Julia invests \(\$2200\) in a savings account that pays a nominal annual rate of interest of \(3.15\%\), compounded quarterly. Julia makes no further payments to, or withdrawals from, this account.
Calculate the amount that Julia will have in her account after 7 years.
Michael also invests \(\$2200\) in a savings account that pays an annual rate of interest of \(r\%\), compounded annually. Michael makes no further payments or withdrawals from this account.
Find the value of \(r\) required so that the amount in Michael's account after 7 years will be equal to the amount in Julia's account.
Calculate the interest Michael will earn over the 7 years.
Question 3 of 10
Consider the arithmetic sequence \(v_1, v_2, v_3, \ldots\) where the sum of the first \(n\) terms is given by \(S_n = 2n^2 + 3n\).
Calculate the sum of the first four terms.
Given that \(S_5 = 65\), find \(v_5\).
Find \(v_1\).
Find an expression for \(v_n\) in terms of \(n\).
Question 4 of 10
All answers in this question should be given to four significant figures.
In a local weekly raffle, tickets cost \($3\) each.
In the first week of the raffle, a player will receive \($P\) for each ticket, with the probability distribution shown in the following table. For example, the probability of a player receiving \($15\) is 0.04. The grand prize in the first week of the raffle is \($1500\).
| \(p\) | 0 | 3 | 15 | 75 | Grand Prize |
|---|---|---|---|---|---|
| \(P(P=p)\) | 0.80 | \(k\) | 0.04 | 0.003 | 0.0002 |
A table showing the probability distribution for the raffle.
Find the value of \(k\).
Determine whether this raffle is a fair game in the first week. Justify your answer.
If nobody wins the grand prize in the first week, the probabilities will remain the same, but the value of the grand prize will be \($3000\) in the second week, and the value of the grand prize will continue to double each week until it is won. All other prize amounts will remain the same.
Write an expression in terms of \(n\) for the value of the grand prize in the \(n\)th week of the raffle.
Question 5 of 10
Consider any three consecutive integers, \(k, k+1\) and \(k+2\).
Prove that the sum of these three integers is always divisible by 3.

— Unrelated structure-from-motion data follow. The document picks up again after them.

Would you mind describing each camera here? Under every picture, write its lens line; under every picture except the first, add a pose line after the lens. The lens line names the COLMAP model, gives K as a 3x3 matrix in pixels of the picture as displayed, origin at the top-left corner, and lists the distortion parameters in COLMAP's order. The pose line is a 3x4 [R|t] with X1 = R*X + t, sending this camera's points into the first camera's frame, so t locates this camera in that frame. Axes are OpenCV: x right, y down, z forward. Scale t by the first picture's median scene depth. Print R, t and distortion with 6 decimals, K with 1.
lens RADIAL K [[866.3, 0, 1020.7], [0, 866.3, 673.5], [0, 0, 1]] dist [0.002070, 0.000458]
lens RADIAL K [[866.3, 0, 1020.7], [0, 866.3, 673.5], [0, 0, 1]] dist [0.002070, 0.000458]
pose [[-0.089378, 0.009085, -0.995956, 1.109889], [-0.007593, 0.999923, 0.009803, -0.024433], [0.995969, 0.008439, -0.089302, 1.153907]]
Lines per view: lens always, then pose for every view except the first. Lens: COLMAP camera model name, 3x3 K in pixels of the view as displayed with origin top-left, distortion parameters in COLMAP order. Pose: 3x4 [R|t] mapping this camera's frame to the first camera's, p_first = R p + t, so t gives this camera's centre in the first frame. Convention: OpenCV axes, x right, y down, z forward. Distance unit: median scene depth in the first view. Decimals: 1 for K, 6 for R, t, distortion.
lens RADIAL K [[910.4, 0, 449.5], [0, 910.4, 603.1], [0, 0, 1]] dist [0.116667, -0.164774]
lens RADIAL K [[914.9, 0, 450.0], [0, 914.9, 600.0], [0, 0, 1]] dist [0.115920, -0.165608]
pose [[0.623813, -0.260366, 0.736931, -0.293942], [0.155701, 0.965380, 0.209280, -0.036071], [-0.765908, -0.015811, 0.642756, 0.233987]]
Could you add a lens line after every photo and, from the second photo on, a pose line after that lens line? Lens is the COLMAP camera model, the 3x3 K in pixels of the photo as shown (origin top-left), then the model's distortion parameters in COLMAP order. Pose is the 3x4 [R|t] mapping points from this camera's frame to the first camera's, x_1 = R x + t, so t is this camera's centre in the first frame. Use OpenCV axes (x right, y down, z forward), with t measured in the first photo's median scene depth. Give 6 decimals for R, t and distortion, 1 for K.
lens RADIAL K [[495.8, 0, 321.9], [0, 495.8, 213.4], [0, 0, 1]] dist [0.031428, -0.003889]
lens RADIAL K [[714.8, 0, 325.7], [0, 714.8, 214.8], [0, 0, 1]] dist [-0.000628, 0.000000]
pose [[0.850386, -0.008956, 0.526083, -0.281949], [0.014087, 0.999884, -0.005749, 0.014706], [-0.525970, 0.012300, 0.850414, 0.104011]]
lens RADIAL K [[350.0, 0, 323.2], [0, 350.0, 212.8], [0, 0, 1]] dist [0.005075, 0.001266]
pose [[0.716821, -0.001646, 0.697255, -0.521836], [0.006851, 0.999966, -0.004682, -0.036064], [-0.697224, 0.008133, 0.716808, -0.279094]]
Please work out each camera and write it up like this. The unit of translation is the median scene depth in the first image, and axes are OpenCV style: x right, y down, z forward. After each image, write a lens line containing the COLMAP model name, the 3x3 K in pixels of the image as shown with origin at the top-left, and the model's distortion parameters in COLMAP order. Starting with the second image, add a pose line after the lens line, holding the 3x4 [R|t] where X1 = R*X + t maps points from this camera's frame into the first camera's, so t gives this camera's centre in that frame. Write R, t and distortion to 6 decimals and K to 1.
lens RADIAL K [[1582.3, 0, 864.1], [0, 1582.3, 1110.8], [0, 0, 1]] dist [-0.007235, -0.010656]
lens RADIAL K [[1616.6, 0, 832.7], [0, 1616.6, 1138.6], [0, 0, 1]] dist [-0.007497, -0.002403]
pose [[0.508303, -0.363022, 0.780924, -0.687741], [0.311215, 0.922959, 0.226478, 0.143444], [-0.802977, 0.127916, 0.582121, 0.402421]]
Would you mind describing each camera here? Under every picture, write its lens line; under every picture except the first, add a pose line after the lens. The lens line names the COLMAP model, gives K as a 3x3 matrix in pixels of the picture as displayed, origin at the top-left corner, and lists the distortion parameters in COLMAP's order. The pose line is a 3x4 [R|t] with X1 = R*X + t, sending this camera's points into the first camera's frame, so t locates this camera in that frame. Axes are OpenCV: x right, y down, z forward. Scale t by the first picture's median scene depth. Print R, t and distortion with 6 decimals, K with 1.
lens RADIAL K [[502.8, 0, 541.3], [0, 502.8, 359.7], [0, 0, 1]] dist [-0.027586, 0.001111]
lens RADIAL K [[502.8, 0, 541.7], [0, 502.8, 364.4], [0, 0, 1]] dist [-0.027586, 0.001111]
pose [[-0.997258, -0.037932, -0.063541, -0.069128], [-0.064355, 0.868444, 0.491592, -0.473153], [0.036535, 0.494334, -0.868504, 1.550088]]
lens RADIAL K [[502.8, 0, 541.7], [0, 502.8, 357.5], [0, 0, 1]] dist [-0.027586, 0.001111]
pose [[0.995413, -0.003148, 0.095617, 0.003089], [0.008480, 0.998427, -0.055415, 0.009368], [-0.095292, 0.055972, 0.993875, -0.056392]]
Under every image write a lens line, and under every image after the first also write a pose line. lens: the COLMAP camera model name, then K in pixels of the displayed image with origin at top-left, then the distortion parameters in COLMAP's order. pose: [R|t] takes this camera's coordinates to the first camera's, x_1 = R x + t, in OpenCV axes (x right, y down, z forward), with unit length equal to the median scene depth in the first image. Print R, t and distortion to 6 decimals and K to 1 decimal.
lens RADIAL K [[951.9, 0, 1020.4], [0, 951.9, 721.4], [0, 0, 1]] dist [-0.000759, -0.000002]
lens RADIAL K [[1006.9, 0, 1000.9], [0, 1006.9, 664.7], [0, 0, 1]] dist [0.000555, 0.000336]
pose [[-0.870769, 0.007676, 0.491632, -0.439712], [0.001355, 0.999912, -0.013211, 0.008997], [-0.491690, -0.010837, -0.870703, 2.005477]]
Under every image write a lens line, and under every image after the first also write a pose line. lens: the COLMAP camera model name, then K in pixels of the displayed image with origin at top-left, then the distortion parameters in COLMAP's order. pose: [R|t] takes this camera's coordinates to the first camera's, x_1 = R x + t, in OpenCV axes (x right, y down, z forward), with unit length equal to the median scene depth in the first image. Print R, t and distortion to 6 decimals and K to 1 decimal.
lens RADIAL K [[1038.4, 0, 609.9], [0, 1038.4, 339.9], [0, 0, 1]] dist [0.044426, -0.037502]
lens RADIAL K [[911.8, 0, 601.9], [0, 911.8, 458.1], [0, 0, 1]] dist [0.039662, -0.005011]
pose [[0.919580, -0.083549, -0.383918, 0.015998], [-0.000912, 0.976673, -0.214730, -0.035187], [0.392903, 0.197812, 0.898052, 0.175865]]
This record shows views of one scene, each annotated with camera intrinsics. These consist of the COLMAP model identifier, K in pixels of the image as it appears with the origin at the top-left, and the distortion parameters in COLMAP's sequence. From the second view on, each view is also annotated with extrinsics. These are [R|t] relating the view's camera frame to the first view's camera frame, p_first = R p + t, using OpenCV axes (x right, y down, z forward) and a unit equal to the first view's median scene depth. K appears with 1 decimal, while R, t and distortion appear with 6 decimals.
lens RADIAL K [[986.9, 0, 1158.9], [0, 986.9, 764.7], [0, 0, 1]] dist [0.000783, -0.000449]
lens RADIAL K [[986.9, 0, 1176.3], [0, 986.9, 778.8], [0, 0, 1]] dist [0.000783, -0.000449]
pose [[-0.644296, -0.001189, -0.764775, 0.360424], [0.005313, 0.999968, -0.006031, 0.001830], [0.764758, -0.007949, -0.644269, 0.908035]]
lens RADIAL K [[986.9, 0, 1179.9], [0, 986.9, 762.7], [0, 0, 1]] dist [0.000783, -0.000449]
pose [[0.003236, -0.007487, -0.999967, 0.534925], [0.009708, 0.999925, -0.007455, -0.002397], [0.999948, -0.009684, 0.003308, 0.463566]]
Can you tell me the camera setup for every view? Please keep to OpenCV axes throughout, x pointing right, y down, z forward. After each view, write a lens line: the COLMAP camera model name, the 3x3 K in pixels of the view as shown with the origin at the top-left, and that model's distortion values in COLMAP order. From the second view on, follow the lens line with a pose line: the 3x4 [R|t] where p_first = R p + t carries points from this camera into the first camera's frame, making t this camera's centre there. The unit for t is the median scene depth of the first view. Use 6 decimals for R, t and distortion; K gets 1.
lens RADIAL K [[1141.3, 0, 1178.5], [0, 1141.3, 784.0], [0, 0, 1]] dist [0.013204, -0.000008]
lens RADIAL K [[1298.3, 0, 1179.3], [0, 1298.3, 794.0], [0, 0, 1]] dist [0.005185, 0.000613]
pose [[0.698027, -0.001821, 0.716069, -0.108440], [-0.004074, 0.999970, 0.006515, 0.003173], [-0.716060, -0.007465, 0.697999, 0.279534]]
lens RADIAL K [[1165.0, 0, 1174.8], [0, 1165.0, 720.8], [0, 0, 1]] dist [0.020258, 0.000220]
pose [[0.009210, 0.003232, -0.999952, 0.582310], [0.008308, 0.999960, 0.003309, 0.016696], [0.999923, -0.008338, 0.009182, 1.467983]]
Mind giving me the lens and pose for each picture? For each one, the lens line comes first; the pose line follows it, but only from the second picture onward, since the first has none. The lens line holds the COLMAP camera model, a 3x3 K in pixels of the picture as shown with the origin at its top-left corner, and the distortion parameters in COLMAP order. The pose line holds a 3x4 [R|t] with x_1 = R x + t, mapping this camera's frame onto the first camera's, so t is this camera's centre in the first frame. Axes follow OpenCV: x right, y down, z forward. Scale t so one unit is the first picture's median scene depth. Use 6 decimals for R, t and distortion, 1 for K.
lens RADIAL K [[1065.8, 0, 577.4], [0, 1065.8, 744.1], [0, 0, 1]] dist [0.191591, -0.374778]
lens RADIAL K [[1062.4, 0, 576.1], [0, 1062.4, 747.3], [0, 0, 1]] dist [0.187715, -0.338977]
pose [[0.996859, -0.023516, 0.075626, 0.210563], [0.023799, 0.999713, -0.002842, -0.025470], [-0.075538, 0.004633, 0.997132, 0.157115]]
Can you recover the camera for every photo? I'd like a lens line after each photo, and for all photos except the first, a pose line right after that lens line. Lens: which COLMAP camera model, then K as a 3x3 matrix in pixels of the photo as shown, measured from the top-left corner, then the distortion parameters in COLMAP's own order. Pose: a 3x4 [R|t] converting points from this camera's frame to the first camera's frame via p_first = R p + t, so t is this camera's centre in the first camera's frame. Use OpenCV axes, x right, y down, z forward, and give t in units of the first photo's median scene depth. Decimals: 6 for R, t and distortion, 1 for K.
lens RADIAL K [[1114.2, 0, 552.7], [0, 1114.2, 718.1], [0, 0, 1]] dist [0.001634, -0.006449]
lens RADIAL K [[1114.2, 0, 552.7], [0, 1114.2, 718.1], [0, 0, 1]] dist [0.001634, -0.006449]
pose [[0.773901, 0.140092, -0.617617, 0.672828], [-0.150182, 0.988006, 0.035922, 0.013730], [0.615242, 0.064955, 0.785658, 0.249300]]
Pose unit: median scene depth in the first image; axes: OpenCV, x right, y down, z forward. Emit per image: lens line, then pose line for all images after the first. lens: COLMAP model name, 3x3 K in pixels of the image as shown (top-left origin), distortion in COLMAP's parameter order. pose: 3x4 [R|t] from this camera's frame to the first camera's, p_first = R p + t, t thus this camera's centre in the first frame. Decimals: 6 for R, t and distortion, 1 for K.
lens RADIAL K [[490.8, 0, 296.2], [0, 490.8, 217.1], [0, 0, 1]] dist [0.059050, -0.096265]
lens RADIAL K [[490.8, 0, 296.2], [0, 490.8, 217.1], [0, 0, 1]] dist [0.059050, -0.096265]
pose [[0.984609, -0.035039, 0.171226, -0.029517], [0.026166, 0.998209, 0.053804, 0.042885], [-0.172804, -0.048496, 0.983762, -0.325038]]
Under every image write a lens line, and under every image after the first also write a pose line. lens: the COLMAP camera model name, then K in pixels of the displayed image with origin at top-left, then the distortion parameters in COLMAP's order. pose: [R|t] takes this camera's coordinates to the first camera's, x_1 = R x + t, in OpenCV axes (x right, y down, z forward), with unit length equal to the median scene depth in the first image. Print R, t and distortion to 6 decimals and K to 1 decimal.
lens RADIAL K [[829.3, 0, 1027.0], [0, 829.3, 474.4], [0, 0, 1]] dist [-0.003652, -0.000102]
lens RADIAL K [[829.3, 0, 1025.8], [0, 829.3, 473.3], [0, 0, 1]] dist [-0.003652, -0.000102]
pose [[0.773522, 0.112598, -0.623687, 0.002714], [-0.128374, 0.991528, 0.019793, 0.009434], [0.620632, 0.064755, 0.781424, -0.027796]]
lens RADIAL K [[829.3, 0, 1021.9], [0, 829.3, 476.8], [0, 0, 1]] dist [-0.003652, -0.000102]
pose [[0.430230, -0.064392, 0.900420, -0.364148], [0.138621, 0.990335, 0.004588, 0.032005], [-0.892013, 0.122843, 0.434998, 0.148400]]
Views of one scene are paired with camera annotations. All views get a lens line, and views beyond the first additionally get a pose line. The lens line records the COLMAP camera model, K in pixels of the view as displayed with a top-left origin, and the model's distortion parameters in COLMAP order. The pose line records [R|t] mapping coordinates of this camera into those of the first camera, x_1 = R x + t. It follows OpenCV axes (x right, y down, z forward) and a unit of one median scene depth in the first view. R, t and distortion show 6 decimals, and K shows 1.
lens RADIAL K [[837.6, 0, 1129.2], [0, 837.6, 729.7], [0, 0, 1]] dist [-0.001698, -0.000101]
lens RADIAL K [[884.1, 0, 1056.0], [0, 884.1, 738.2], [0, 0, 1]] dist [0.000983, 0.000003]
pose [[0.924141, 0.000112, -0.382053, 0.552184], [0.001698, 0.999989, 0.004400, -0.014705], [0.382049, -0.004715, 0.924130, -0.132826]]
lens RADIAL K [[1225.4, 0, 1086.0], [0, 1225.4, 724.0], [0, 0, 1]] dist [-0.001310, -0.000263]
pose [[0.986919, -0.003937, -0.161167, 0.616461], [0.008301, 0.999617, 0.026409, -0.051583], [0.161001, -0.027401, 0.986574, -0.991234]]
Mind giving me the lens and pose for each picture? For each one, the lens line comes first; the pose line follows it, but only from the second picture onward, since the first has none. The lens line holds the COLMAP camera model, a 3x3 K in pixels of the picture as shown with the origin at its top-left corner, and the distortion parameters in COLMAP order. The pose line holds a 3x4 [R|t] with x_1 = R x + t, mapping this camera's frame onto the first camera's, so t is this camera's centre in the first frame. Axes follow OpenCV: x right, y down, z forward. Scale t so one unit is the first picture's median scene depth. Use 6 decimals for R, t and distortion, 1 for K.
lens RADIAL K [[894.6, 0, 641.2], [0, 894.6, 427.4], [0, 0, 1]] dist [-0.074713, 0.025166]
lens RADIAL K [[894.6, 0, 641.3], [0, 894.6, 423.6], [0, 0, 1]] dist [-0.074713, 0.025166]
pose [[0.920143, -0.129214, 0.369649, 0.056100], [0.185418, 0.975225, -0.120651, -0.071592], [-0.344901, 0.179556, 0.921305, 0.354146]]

Prove that the sum of the squares of these three integers is never divisible by 3.
Question 6 of 10
Alex and Maya started working for different companies on January 1st 2015. Alex's starting annual salary was \(\$52000\), and his annual salary increases \(2.5\%\) on January 1st each year after 2015.
Calculate Alex's annual salary for the year 2025, to the nearest dollar.
| year (x) | 2015 | 2017 | 2018 | 2022 | 2026 |
|---|---|---|---|---|---|
| annual salary $ S | 52000 | 54500 | 56000 | 61000 | 65500 |
A table showing Maya's annual salary for different years.
Assuming Maya's annual salary can be approximately modelled by the equation \(S = ax + b\), show that Maya had a lower salary than Alex in the year 2025, according to the model.
Question 7 of 10
The expansion of \((x+k)^6\), where \(k > 0\), can be written as \(x^6 + px^5 + qx^4 + rx^3 + sx^2 + ... + k^6\), where \(p, q, r, s, ... \in \mathbb{R}\).
Find an expression, in terms of \(k\), for:
\(p\);
\(q\);
\(s\).
Given that \(p\), \(q\), and \(s\) are the first three terms of a geometric sequence, find the value of \(k\).